Data records

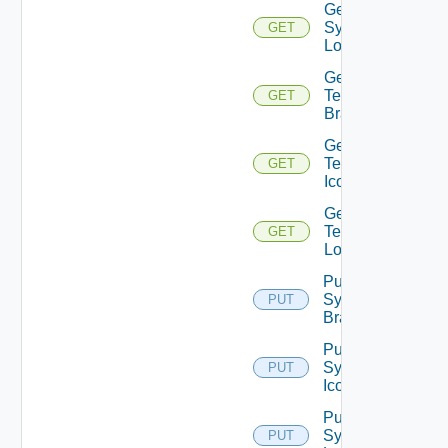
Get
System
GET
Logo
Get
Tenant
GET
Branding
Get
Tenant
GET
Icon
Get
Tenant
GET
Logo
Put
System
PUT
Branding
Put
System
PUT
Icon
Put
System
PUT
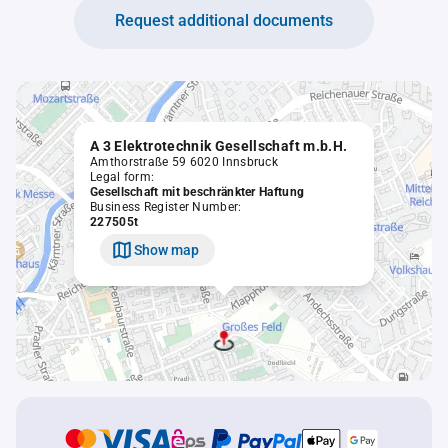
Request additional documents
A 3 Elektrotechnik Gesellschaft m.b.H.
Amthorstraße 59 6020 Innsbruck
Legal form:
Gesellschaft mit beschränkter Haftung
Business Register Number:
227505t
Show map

...

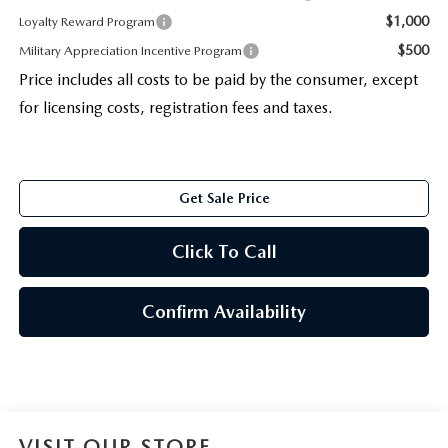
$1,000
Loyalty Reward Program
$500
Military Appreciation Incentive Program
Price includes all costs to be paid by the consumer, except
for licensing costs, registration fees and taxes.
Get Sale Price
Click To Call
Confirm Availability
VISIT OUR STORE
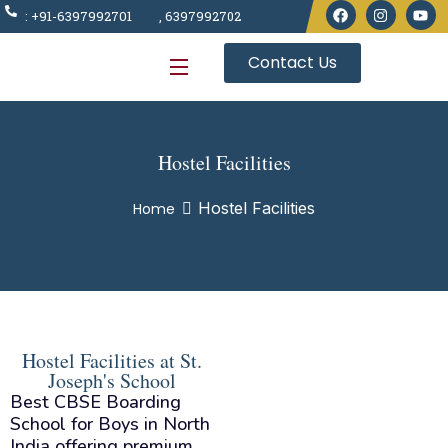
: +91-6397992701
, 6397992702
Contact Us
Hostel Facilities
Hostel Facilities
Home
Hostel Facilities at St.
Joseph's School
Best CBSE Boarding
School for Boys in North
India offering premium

● Your task:
Print from the line containing "Click To Call" through the line containing "India offering premium" in the data above, exactly as the lines stand, and omit every picture.

● Result of the task:
Click To Call
Confirm Availability
VISIT OUR STORE
: +91-6397992701
, 6397992702
Contact Us
Hostel Facilities
Hostel Facilities
Home
Hostel Facilities at St.
Joseph's School
Best CBSE Boarding
School for Boys in North
India offering premium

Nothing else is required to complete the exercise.